Texto fornecido:
--------------------

Não sei de quem é a culpa, porque apontar o dedo para designar réus, sejam realmente culpados ou não, é fácil e não custa nada: basta ter “apetites” para falar, mas parte da responsabilidade desse “estrangulamento cultural” sempre morou dentro de casa.
O Ministério da Cultura e os meios de comunicação social têm o dever e a obrigação de travar a batalha do prestígio, honrando e glorificando aqueles que fizeram e ainda o fazem para elevar a música moçambicana aos patamares do sucesso. A qualidade prima-se pela organização, algo que escapa aos promotores culturais.
Um dia as gerações futuras ouvirão dizer – se houver centelha nos olhos dos guardiões culturais de hoje – que o país foi bafejado por músicos lendários.
É uma pena que os poucos herdeiros estejam a enfrentar dificuldades hercúleas para, entre outras necessidades, adquirir uma viola para continuar o heróico papel de evangelizar a nação e o mundo. Foi a música, a par da literatura, que insuflaram a alma do povo para que se pregasse os trilhos da liberdade, da fraternidade e da igualdade. Os óculos verdes postos nos olhos dos patrocinadores, infelizmente, fazem-nos comer capim seco.

--------------------

Entradas extraídas:
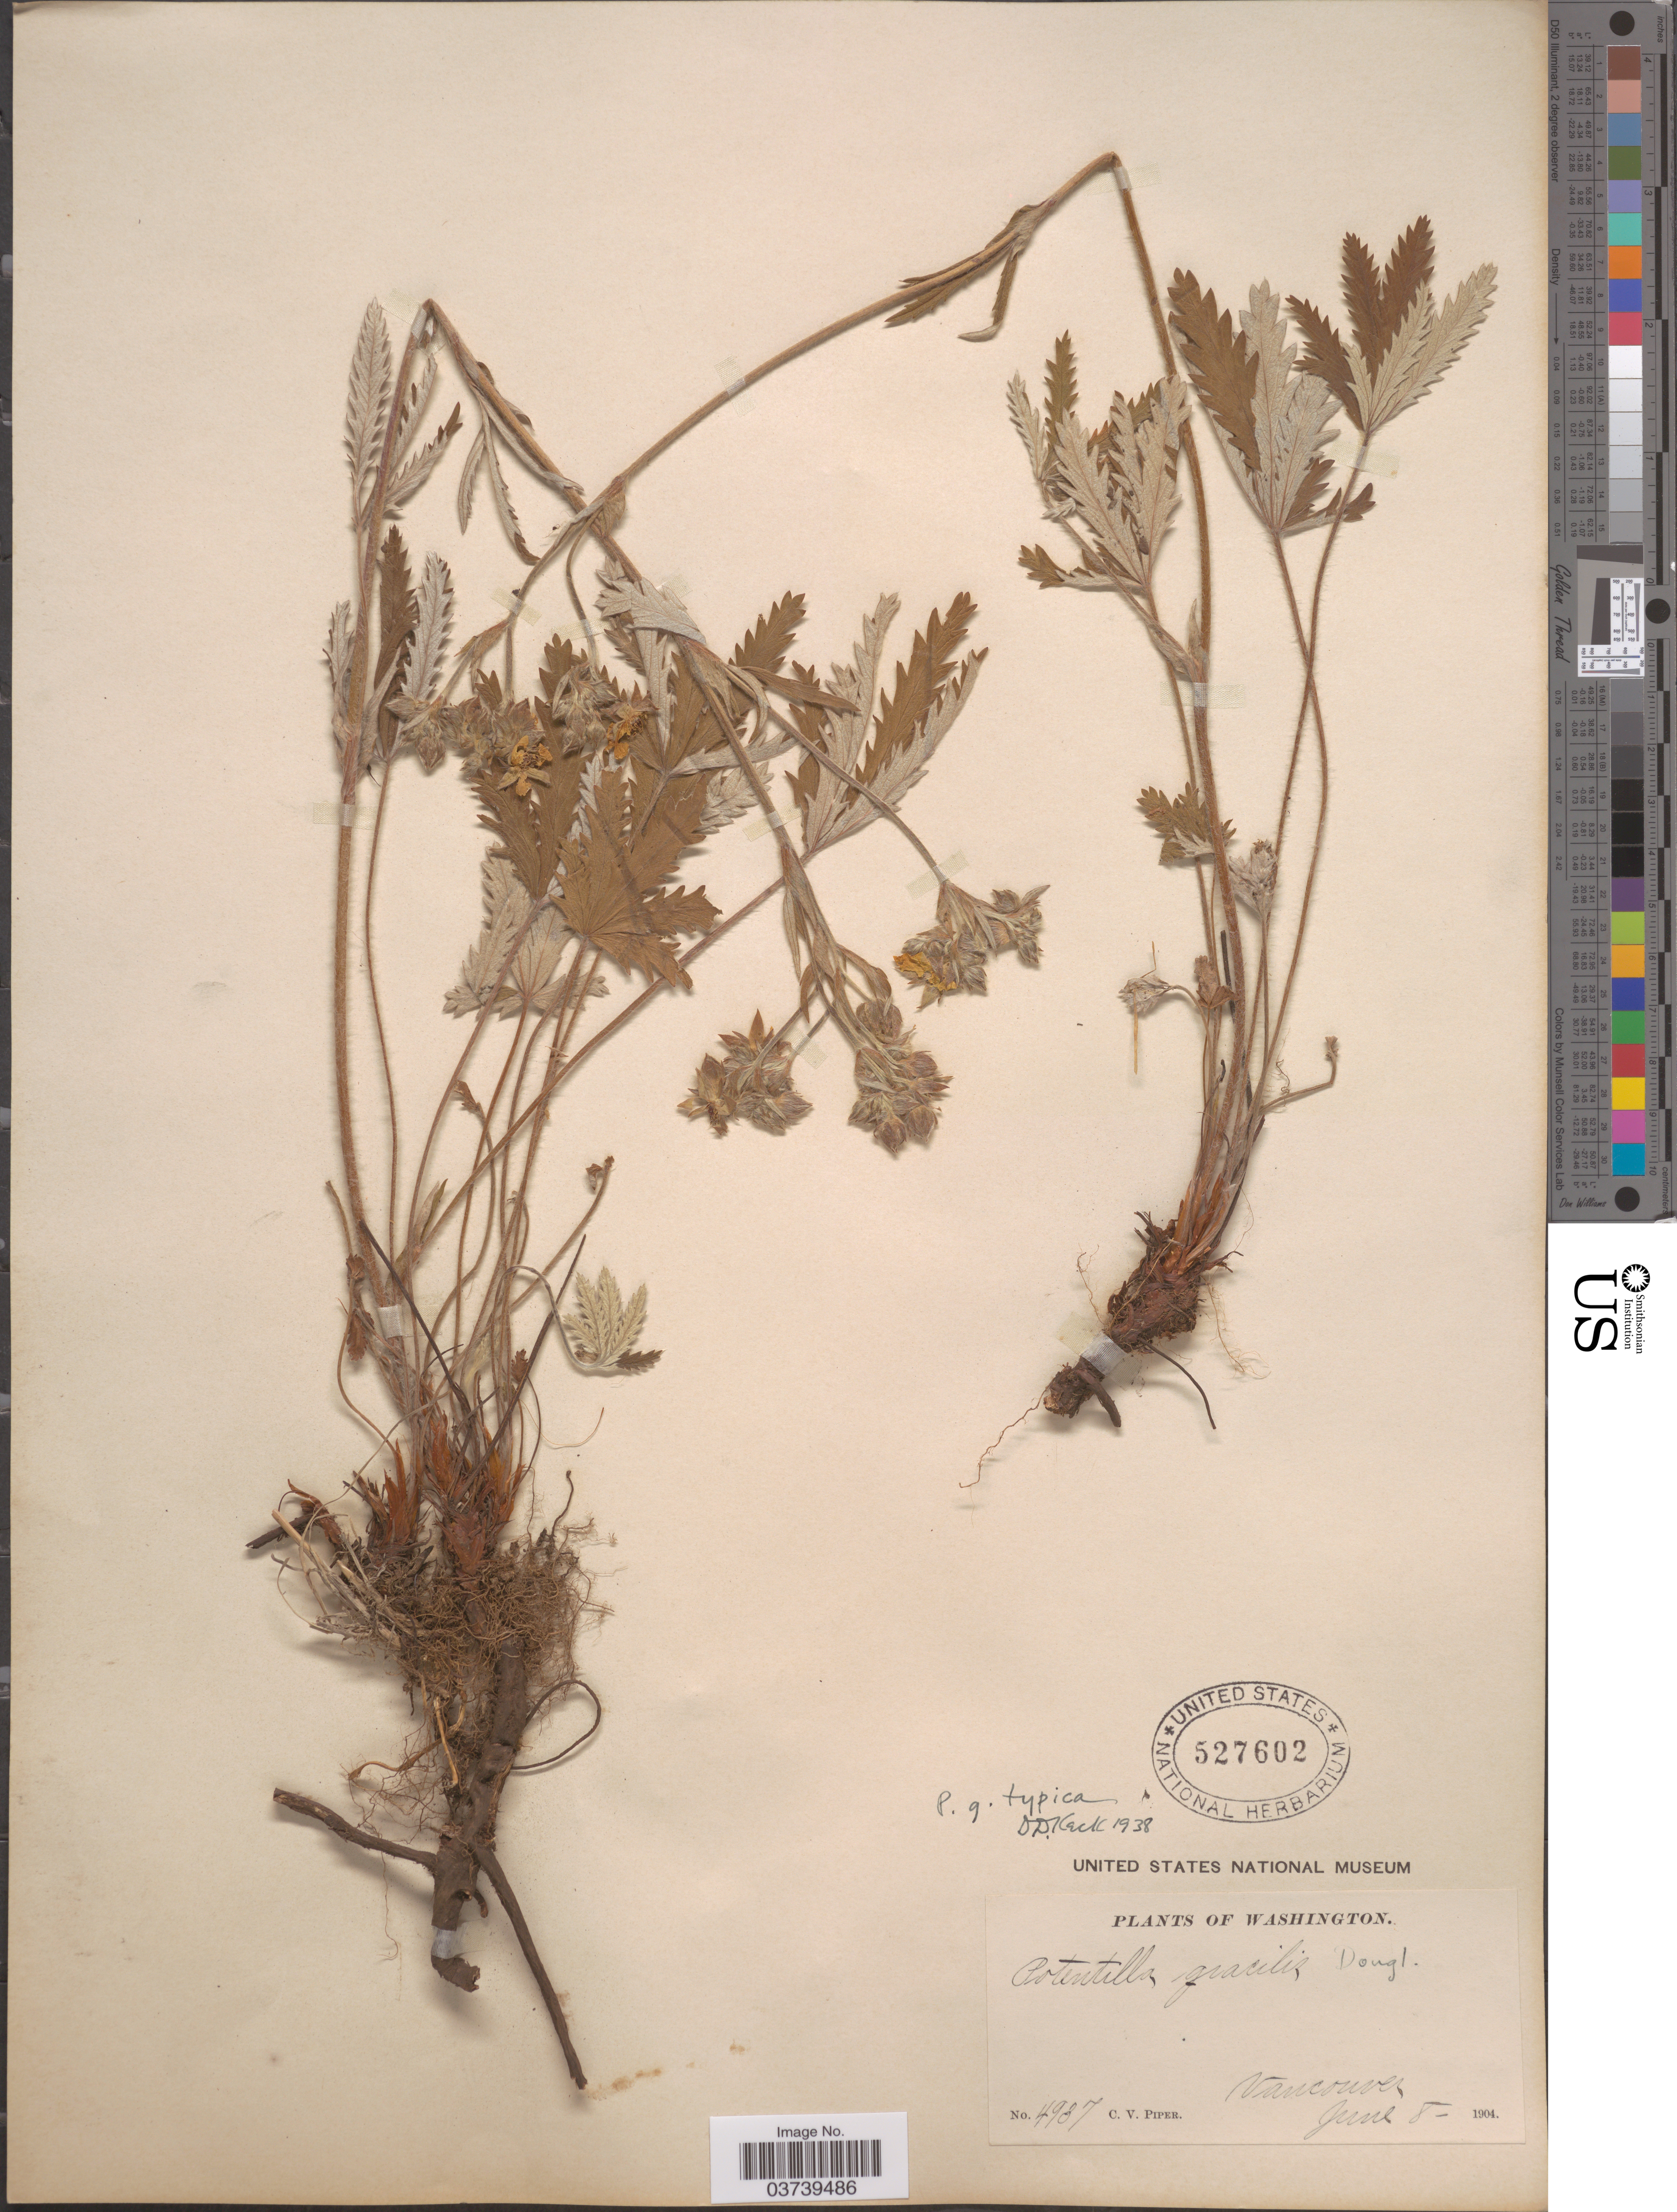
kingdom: Plantae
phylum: Tracheophyta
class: Magnoliopsida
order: Rosales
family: Rosaceae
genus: Potentilla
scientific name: Potentilla gracilis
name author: Douglas ex Hook.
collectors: C. V. Piper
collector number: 4937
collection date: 1904-06-08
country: United States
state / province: Washington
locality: Vancouver.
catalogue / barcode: US 527602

--------------------

Partes do exercício:
a) Com base no texto sobre a música moçambicana, responde a estas perguntas:
(i) Quem tem, segundo o texto, o dever e a obrigação de travar a batalha do prestígio?
(ii) Que instrumento os poucos herdeiros têm dificuldade em adquirir?
(iii) Que arte, a par da música, insuflou a alma do povo?
b) Transcreve do texto sobre a música moçambicana o trecho que vai de "Não sei de quem" até "dentro de casa.", inclusive.
c) Dá seguimento ao texto sobre a música moçambicana a partir do ponto em que ele termina.

Resultados das tarefas:
a)
(i) O Ministério da Cultura e os meios de comunicação social.
(ii) Uma viola.
(iii) A literatura.

b)
Não sei de quem é a culpa, porque apontar o dedo para designar réus, sejam realmente culpados ou não, é fácil e não custa nada: basta ter “apetites” para falar, mas parte da responsabilidade desse “estrangulamento cultural” sempre morou dentro de casa.

c)
O Centelha de hoje visa também cobrir um dever pessoal: o de escrever algumas linhas sobre o músico angolano de nome artístico Yannick Afroman.
Segundo este artista, carrega os problemas do dia-a-dia e despeja no microfone.
Diz ele que tem encontro com a História, por isso, subestima-lo, é o mesmo que tentar apagar fogo com petróleo.
Faz ver aos seus detractores que “hit” das suas músicas não está no “beat”, mas sim na força da palavra.
Afinal quem é Yannick? Os biógrafos encarregar-se-ão de o dizer. A verdade é que tem sido, na companhia de outros célebres jovens músicos angolanos, uma ponte entre gerações. Quem faz a anatomia das suas letras, percebe que há um pedagogo ao serviço da sua pátria. Analisa com perícia a realidade angolana, elogiando o que está bem ao mesmo tempo que também crítica os aspectos negativos. Com Yannick a oposição em Angola está descansada, porque ele “fiscaliza” o governo e a sociedade angolana em geral.
Yannick é um músico de intervenção social, compreende-se por isso que não seja tarefa fácil eleger as suas músicas para debicar, é como escolher, pela sua importância ou significado, os dedos das nossas mãos. Cada música tem um propósito didáctico: a consciencialização da mente. Neste processo educativo, Yannick tem sido mais odiado do que Hitler. Mas isto não é algo que o preocupa, porque ele considera-se “pastilha”, a boca dos prevaricadores é que se cansa.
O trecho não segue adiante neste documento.